Given that fund managers should become more watchful of their fund administrators in the new regulatory environment, fund administrators may be forced to adopt additional policies to identify and verify their customers and beneficial ownership, says Andras Teleki, managing member of Teleki AML and Cybersecurity Law Firm in Washington DC. Since non-bank-affiliated administrators have not been subject to specific AML regulations, they have often resorted to doing their best. Such best practices may differ based on the needs of fund manage clients and the country where the fund administrator and fund are domiciled. Foreign countries often have more stringent requirements than the US.

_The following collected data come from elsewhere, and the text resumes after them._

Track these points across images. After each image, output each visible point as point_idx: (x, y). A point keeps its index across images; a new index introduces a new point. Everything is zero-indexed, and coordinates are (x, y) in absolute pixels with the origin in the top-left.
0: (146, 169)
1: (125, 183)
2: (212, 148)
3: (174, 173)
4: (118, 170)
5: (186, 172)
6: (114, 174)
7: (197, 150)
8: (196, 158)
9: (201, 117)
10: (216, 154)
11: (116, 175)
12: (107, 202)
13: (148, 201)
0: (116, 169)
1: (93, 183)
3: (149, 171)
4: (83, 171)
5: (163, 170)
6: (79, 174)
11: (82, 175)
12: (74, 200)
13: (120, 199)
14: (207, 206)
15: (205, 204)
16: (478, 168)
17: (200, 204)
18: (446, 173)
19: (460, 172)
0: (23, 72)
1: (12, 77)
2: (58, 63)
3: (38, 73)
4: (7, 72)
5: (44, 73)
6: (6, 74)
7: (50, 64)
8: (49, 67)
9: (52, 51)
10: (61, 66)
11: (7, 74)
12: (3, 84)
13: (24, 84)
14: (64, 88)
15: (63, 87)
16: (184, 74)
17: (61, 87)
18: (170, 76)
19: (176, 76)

Headquartered in Curacao, fund administrator Atlas Fund Services says that it has adopted the AML and KYC policies and procedures recommended by the Financial Action Task Force, an intergovernmental body concerned with business and political threats to the financial system. “Our global KYC policy, which is fully enforced in our Curacao and Charlotte, North Carolina operations, entails full disclosure and identification of all ultimate beneficial owners of investors in the fund,” says Danique Sprock, group chief executive of the firm which services US$5 billion in assets for US and overseas hedge fund fund management firms. “Prior to taking on an investment manager as a new client we fully disclose our AML/KYC requirements and due diligence procedures to ensure the manager/general partner agrees to the degree to which Atlas will perform investor due diligence.”

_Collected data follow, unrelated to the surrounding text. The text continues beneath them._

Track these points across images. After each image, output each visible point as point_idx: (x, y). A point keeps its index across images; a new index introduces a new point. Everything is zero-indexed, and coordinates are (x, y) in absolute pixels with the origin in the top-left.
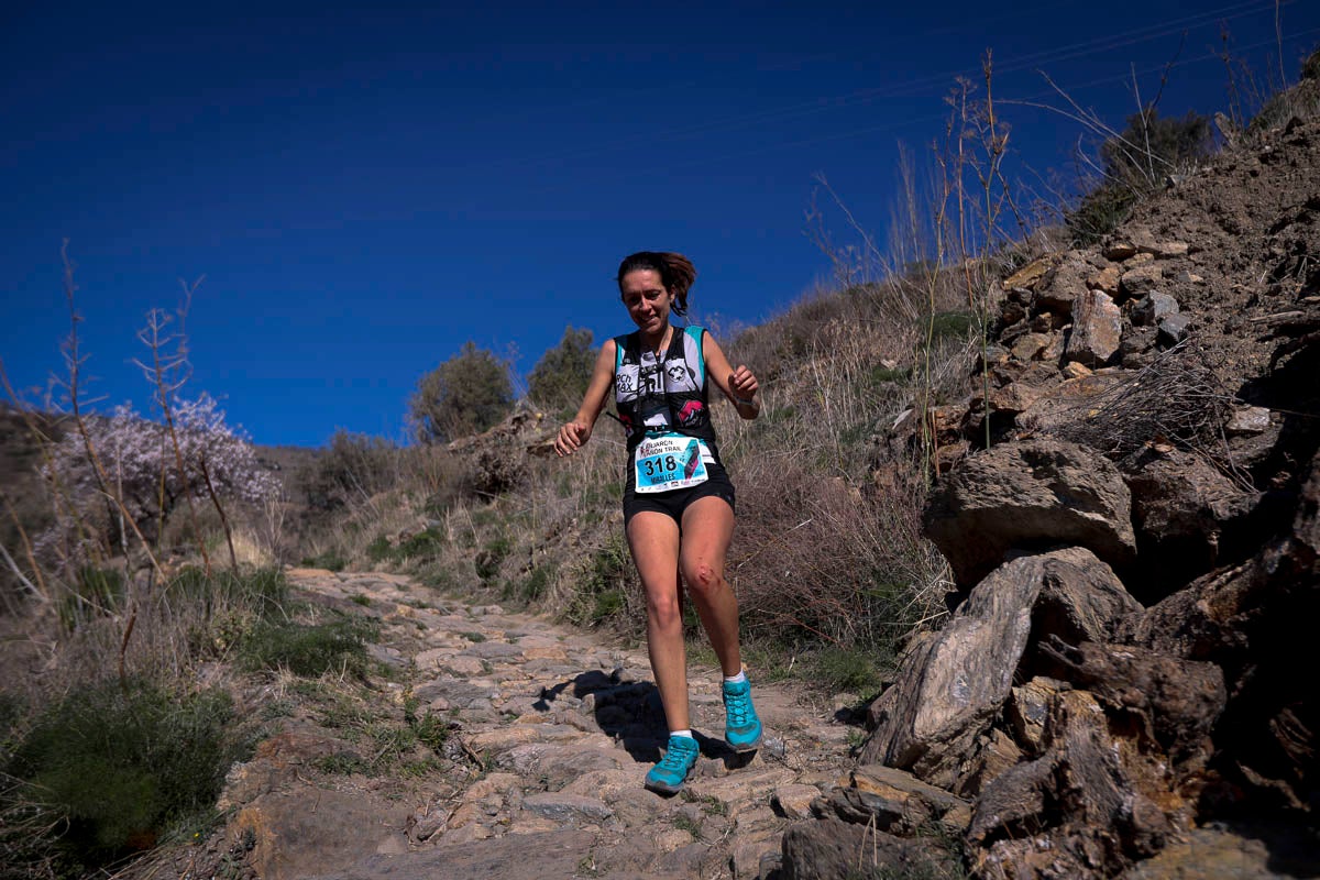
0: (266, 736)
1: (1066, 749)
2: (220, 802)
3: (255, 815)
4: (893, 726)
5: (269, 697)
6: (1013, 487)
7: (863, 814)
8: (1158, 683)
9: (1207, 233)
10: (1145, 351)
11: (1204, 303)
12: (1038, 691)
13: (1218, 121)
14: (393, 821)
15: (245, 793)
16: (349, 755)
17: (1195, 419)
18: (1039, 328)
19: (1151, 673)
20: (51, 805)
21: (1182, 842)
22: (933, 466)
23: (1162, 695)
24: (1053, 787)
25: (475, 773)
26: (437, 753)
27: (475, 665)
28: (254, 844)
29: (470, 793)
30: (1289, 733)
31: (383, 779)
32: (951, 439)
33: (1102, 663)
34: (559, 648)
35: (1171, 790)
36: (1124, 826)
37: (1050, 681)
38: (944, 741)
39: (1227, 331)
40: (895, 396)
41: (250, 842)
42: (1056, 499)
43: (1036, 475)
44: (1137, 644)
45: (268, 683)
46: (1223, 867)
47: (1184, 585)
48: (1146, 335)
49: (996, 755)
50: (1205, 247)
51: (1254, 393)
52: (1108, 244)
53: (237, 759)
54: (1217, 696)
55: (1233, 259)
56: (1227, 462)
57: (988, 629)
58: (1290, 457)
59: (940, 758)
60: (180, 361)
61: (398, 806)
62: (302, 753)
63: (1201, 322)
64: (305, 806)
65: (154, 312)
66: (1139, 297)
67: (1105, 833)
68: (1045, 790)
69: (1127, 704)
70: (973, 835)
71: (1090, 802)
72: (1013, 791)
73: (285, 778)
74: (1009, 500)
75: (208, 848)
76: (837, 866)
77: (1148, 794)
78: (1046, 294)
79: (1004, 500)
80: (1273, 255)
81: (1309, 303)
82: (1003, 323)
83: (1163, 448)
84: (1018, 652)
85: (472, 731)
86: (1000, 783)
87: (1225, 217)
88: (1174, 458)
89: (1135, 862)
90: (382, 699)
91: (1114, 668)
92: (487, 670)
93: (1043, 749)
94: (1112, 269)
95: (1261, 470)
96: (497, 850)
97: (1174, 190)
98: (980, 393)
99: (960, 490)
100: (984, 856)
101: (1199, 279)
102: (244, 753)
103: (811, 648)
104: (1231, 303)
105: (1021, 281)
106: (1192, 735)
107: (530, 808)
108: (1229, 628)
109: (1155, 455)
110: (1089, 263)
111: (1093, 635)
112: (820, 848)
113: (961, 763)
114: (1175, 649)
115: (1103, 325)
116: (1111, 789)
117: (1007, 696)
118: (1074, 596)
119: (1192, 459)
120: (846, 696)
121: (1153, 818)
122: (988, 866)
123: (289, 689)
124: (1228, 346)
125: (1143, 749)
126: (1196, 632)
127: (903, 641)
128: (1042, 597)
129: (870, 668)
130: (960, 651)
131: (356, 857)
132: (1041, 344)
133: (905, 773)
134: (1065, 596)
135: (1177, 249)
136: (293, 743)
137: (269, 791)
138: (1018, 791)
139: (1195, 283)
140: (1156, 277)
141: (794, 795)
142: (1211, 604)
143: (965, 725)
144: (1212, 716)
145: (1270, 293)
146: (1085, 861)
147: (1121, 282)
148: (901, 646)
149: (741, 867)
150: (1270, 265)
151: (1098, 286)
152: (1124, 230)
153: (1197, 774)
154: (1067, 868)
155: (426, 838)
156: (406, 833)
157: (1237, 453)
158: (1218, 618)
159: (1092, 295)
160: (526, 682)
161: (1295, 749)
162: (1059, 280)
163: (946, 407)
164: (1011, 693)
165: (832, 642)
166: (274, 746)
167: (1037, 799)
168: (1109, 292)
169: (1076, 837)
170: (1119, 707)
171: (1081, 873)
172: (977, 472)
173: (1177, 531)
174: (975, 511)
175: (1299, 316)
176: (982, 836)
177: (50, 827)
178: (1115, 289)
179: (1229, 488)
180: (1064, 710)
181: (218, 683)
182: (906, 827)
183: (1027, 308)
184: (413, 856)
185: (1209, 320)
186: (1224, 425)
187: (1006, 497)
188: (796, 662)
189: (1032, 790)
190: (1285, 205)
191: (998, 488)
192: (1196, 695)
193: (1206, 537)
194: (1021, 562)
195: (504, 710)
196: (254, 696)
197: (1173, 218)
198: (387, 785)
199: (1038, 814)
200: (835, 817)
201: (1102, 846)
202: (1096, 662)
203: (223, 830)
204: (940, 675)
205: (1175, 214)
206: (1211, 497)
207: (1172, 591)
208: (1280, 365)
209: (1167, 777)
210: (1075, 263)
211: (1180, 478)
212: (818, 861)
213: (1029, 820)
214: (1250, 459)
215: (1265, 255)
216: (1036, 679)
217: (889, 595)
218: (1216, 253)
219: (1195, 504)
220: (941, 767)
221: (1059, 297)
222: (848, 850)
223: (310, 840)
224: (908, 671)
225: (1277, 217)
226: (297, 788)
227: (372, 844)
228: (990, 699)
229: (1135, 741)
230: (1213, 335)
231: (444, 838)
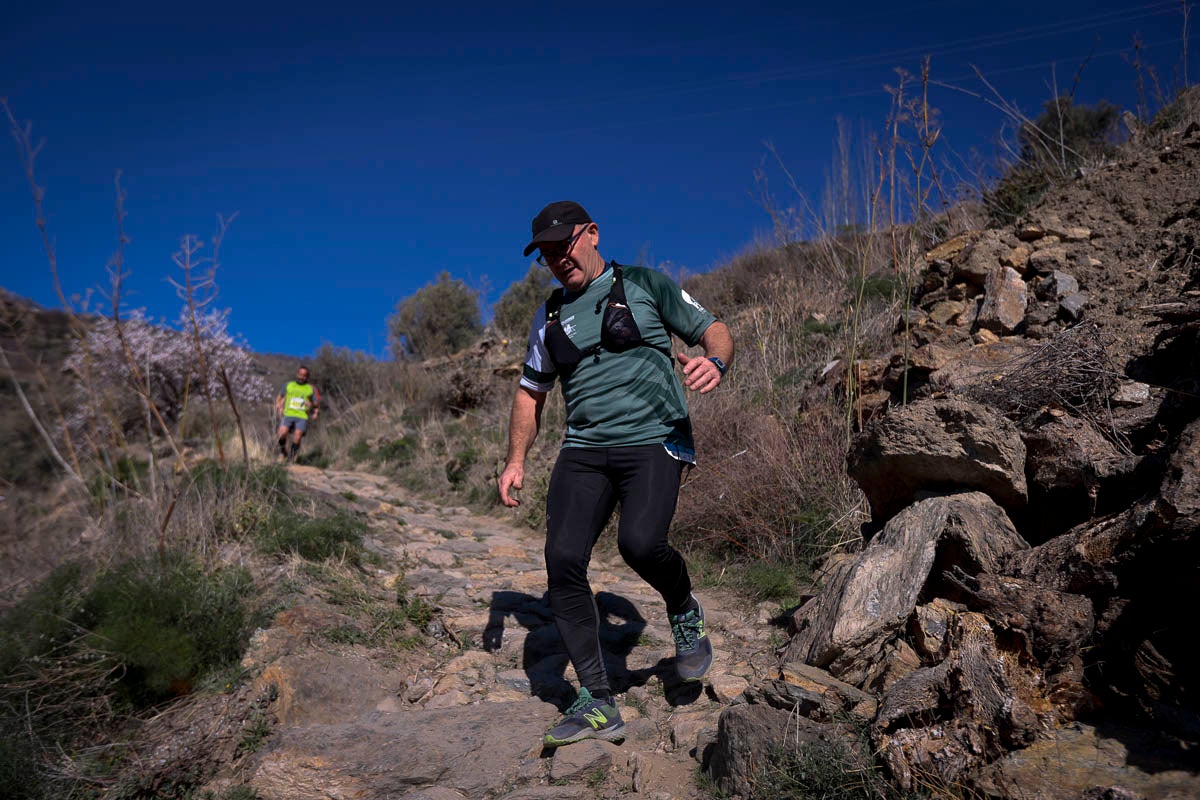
0: (283, 608)
1: (960, 658)
2: (245, 660)
3: (277, 671)
4: (814, 632)
5: (282, 576)
6: (927, 438)
7: (789, 702)
8: (1040, 610)
9: (1108, 221)
10: (1046, 324)
11: (1100, 284)
12: (938, 611)
13: (1126, 119)
14: (389, 685)
15: (266, 654)
16: (351, 628)
17: (1086, 390)
18: (955, 296)
19: (1034, 601)
20: (109, 653)
21: (1050, 739)
22: (855, 413)
23: (1042, 620)
24: (948, 689)
25: (454, 649)
26: (423, 631)
27: (448, 558)
28: (276, 696)
29: (451, 666)
30: (1143, 657)
31: (381, 651)
32: (872, 389)
33: (995, 592)
34: (520, 548)
35: (1043, 696)
36: (1004, 722)
37: (948, 603)
38: (856, 647)
39: (1119, 312)
40: (823, 345)
41: (274, 695)
42: (963, 451)
43: (948, 430)
44: (1023, 577)
45: (281, 564)
46: (1080, 759)
47: (1065, 530)
48: (1047, 310)
49: (899, 660)
50: (1105, 234)
51: (1138, 370)
52: (1021, 226)
53: (258, 626)
54: (1086, 623)
55: (1129, 247)
56: (1110, 428)
57: (899, 557)
58: (1164, 428)
59: (852, 660)
60: (207, 282)
61: (393, 674)
62: (313, 624)
63: (1098, 302)
64: (318, 668)
65: (187, 238)
66: (1045, 275)
67: (988, 728)
68: (941, 691)
69: (1013, 625)
70: (879, 723)
71: (977, 703)
72: (914, 690)
73: (300, 644)
74: (923, 449)
75: (239, 697)
76: (765, 742)
77: (1024, 698)
78: (964, 267)
79: (919, 449)
80: (1164, 246)
81: (1190, 296)
82: (924, 290)
83: (1056, 413)
84: (923, 578)
85: (452, 615)
86: (903, 683)
87: (1125, 207)
88: (1064, 421)
89: (1009, 751)
90: (374, 583)
91: (1005, 596)
92: (458, 563)
93: (941, 658)
94: (1023, 249)
95: (1138, 437)
96: (478, 714)
97: (1083, 182)
98: (901, 350)
99: (881, 438)
100: (887, 741)
101: (1098, 263)
102: (264, 620)
103: (740, 561)
104: (1124, 287)
105: (941, 254)
106: (1063, 653)
107: (504, 682)
108: (1100, 568)
109: (1049, 418)
110: (1002, 241)
111: (986, 567)
112: (752, 727)
113: (868, 666)
114: (1054, 583)
115: (1012, 297)
116: (996, 694)
117: (910, 612)
118: (972, 534)
119: (1081, 424)
120: (768, 604)
121: (1027, 717)
122: (890, 748)
123: (300, 569)
124: (1119, 325)
125: (1022, 662)
126: (1073, 569)
127: (820, 560)
128: (946, 532)
129: (791, 581)
130: (874, 574)
131: (359, 713)
132: (956, 311)
133: (822, 671)
134: (965, 532)
135: (1081, 234)
136: (306, 616)
137: (287, 654)
138: (918, 689)
139: (1094, 266)
140: (1061, 259)
141: (726, 683)
142: (1088, 547)
143: (875, 635)
144: (1081, 639)
145: (1160, 281)
146: (970, 748)
147: (1029, 260)
148: (817, 565)
149: (680, 739)
150: (1162, 255)
151: (1009, 263)
152: (1035, 214)
153: (1066, 685)
154: (955, 753)
155: (416, 700)
156: (399, 695)
157: (1119, 421)
158: (1092, 560)
159: (1004, 271)
160: (492, 576)
161: (1146, 669)
162: (976, 255)
163: (869, 361)
164: (915, 610)
165: (758, 558)
166: (290, 616)
167: (933, 697)
168: (1018, 269)
169: (964, 729)
170: (1006, 628)
171: (966, 757)
172: (897, 423)
173: (1063, 484)
174: (893, 457)
175: (1181, 307)
176: (886, 724)
177: (112, 670)
178: (1024, 267)
179: (1110, 451)
180: (961, 627)
181: (238, 562)
182: (823, 715)
183: (946, 278)
184: (408, 714)
185: (1104, 301)
186: (1110, 396)
187: (921, 446)
188: (726, 572)
189: (930, 690)
190: (1179, 201)
191: (915, 438)
192: (1069, 621)
193: (1087, 491)
194: (930, 502)
195: (477, 599)
196: (270, 574)
197: (1080, 206)
198: (384, 655)
199: (934, 709)
200: (764, 703)
201: (984, 737)
202: (990, 590)
203: (250, 683)
204: (857, 592)
205: (1081, 202)
206: (1094, 457)
207: (1056, 534)
208: (1162, 346)
209: (1041, 686)
210: (990, 241)
211: (1069, 440)
212: (749, 738)
213: (926, 714)
214: (1129, 426)
215: (1157, 245)
216: (936, 600)
217: (810, 521)
218: (1115, 240)
219: (1080, 462)
220: (852, 668)
221: (975, 271)
222: (775, 730)
223: (321, 696)
224: (829, 587)
225: (1171, 211)
226: (311, 653)
227: (372, 702)
228: (897, 614)
229: (1017, 657)
230: (1106, 314)
231: (432, 701)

All of the requirements at the time of a customer onboarding are fully listed in Atlas’s client funds offering documents. For individual investors those include copies of a passport and utility bills while for corporations and trusts they include certificates of incorporation and trust deeds. Investors who don’t provide the correct paperwork won’t be accepted. “US investors initially might not take kindly to the stricter approach, but they will eventually acquiesce when the fund manager informs the investor onboarding procedures are required by the fund administrator,” explains Sprock.
Lessons Learned
The most important takeaway from the Panama Papers: “Whether you are an investment fund, its advisor, fund administrator or even a bank it will behoove you to identify your clients directly and to understand their beneficial ownership structure,” says Teleki. “You don’t want to have to explain to a regulator why you didn’t identify a high risk client or a beneficial owner whose name appears in the Panama Papers.”
What happens if you discover that a potential client has been associated with the Panama Papers scandal: “As a fund, bank or broker-dealer, you can make a conscious decision whether to do business with the new investor under stricter monitoring guidelines or not at all,” says Teleki. “If you do, you may have to prove to FinCEN or another primary regulatory agency that you took additional steps to mitigate any risks.”.
Uncovering a potentially undesirable client after the fact is a lot harder to handle. Shutting down a profitable account is often a business anathema. Hedge fund and mutual fund managers will also face additional legal obstacles to asking for an immediate redemption, although they could cancel the investor out of making any additional subscriptions.